(Собранные данные)
_____
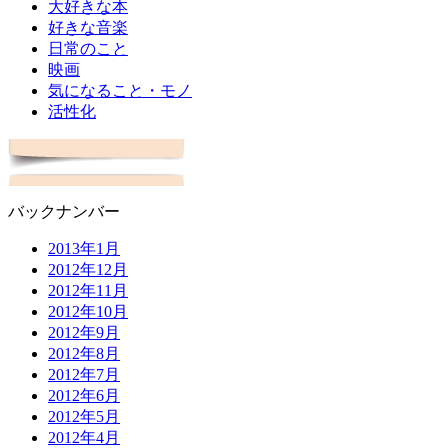
大好きな本
好きな音楽
日常のこと
映画
気になること・モノ
活性化
バックナンバー
2013年1月
2012年12月
2012年11月
2012年10月
2012年9月
2012年8月
2012年7月
2012年6月
2012年5月
2012年4月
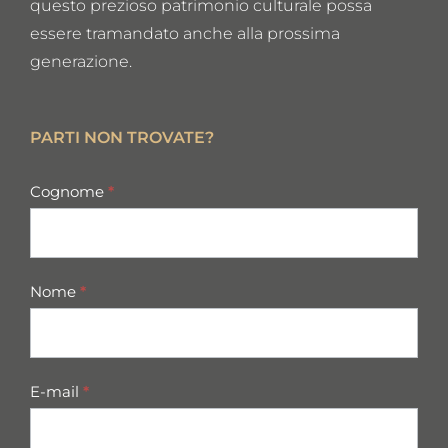
questo prezioso patrimonio culturale possa
essere tramandato anche alla prossima
generazione.
PARTI NON TROVATE?
missing
Cognome
*
parts
Nome
*
E-mail
*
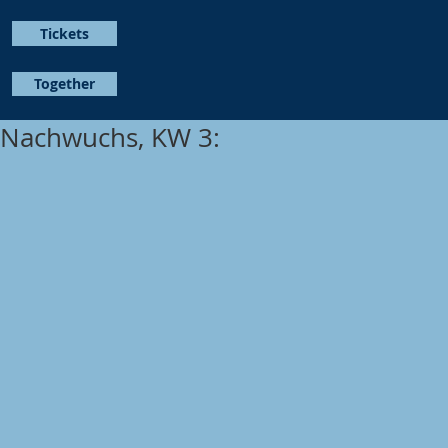
Tickets
Together
Nachwuchs, KW 3:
_____
Выведите все строки как JSON-список строковых значений, по одному значению на каждую строку. Пустые строки пропустите, картинки в ответ не включайте.

[
  "大好きな本",
  "好きな音楽",
  "日常のこと",
  "映画",
  "気になること・モノ",
  "活性化",
  "バックナンバー",
  "2013年1月",
  "2012年12月",
  "2012年11月",
  "2012年10月",
  "2012年9月",
  "2012年8月",
  "2012年7月",
  "2012年6月",
  "2012年5月",
  "2012年4月",
  "questo prezioso patrimonio culturale possa",
  "essere tramandato anche alla prossima",
  "generazione.",
  "PARTI NON TROVATE?",
  "missing",
  "Cognome",
  "*",
  "parts",
  "Nome",
  "*",
  "E-mail",
  "*",
  "Tickets",
  "Together",
  "Nachwuchs, KW 3:"
]